Quels que ce soient les types de violence ou les rapports à l’art, il n’y a pas de différence flagrante entre les trois contextes (Mexique, Cameroun, Bénin). Les différents types d’art ont pu être utilisés dans les trois pays.

  • L’écriture a été considérée dans un premier temps comme quelque chose de féminin et les jeunes hommes / garçons ne voulaient pas participer.
  • La broderie traditionnelle est particulièrement adaptée lorsque, comme au Mexique, on sait qu’il y avait des victimes au sein du groupe de femmes. L’atelier de broderie a été construit comme un lieu de parole pour permettre un partage, un rapprochement entre les femmes.
  • Le théâtre forum est un bon outil s’il y a une demande pour des ateliers plus courts, notamment dans les écoles (au lieu de la dizaine de séances de 2 heures généralement proposée). C'est valable également pour des groupes plus larges, car les gens viennent pour le théâtre, ils n’ont pas besoin d’être convaincus de venir participer.

 

A retenir

  • Le public-cible des ateliers n’est pas spécifiquement les victimes de violence. L’objectif est une sensibilisation sur une thématique, l’amélioration des connaissances et une prise de conscience. On parle d’une population cible très large.
  • Dans le lot des personnes présentes à ces ateliers, une partie était aussi autrice de violence. Ces dernières n’étaient pas ciblés spécifiquement. Médecins du Monde effectue également un travail de sensibilisation avec l'approche de « masculinités positives » mais dans d'autres ateliers.
  • La première étape est d’identifier les personnes clés : par exemple, cibler les enfants des écoles via les directions ou via les réseaux communautaires, des mamans ou les points focaux des quartiers. Les invitations sont faites soit via des affiches, groupes WhatsApp, etc. Les invitations mentionnent que l’on va traiter d’« Art et violence ».
  • Réfléchir à la mixité ou non-mixité des groupes selon le contexte et le type d’art utilisé.
  • Même pour des interventions ciblées pour les enfants, impliquer les parents pour assurer une présence régulière des enfants dans les ateliers.
  • Il est important de bien choisir les lieux pour que les personnes puissent raconter et se rencontrer.
  • L’artiste doit être local, ancré dans la culture locale et sensibilisé·e au préalable aux questions de violence et en particulier de violence de genre.
  • Ne jamais laisser un·e artiste seul·e gérer le groupe. Il est essentiel d’avoir une coanimation : une·e artiste pour les aspects techniques et un·e intervenant·e capable d’accueillir la parole.
  • Lorsqu’on soulève le problème de la violence, il faut pouvoir assurer la suite pour les victimes de violence. Il faut être capable de les orienter et faire connaître les personnes clés à qui demander de l’aide, et ne pas utiliser cette approche si on ne peut pas offrir un suivi. Cependant, ce suivi peut aussi être assuré par d’autres acteurs, l'essentiel est de pouvoir réorienter les personnes au bon endroit. 

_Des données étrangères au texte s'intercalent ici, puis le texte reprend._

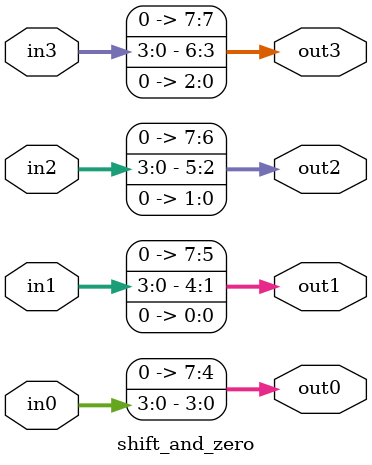
<source format=v>


module shift_and_zero(input [3:0] in0, input [3:0] in1, input[3:0] in2, 
    input [3:0] in3, output [7:0] out0, output [7:0] out1, output [7:0] out2, output [7:0] out3);
   // wire [3:0] zero= 4'b0000;
    // reg [7:0] int0, int1, int2, int3;
    
      assign out0 = {4'b0000, in0};
      assign out1 = {3'b000, in1, 1'b0};
      assign out2 = {2'b00, in2, 2'b00};
      assign out3 = {1'b0, in3, 3'b000};
      
endmodule

</source>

Comment ont été élaborées ces sept fiches pédagogiques Method’Arts ?

La démarche de capitalisation a impliqué une coordinatrice générale, la référente de Médecins du Monde pour les Violences Basées sur le Genre, les 3 chargés de projets des pays concernés, les artistes, les bénéficiaires qui avaient participé aux ateliers (enfants et adultes) et les partenaires de coordination.

Tout d’abord, un travail de description des différentes étapes de chaque méthode utilisée a été mené (timing, matériel, public-cible, durée des ateliers, fréquences, etc) afin de systématiser les processus.

S’en est suivi une étape de déconstruction de chaque méthode, pour porter un avis critique.

Des ateliers de capitalisation ont été organisés par pays. Ils incluaient les accompagnateurs·trices, les équipes de projets, les bénéficiaires, parfois les directeurs·trices d’école, les artistes, associations locales, etc.

Les ateliers de capitalisation ont permis de comprendre les ressentis et vécus des uns et des autres, de faire ressortir les relations entre les différentes parties prenantes, et notamment ce qui a marqué les participant·e·s, leur point de vue sur le déroulé de l’atelier; les différentes étapes du travail des artistes, les compétences nécessaires, les besoins logistiques.

Des ressources complémentaires, des références et des études ont été intégrées dans les fiches pour appuyer les réflexions.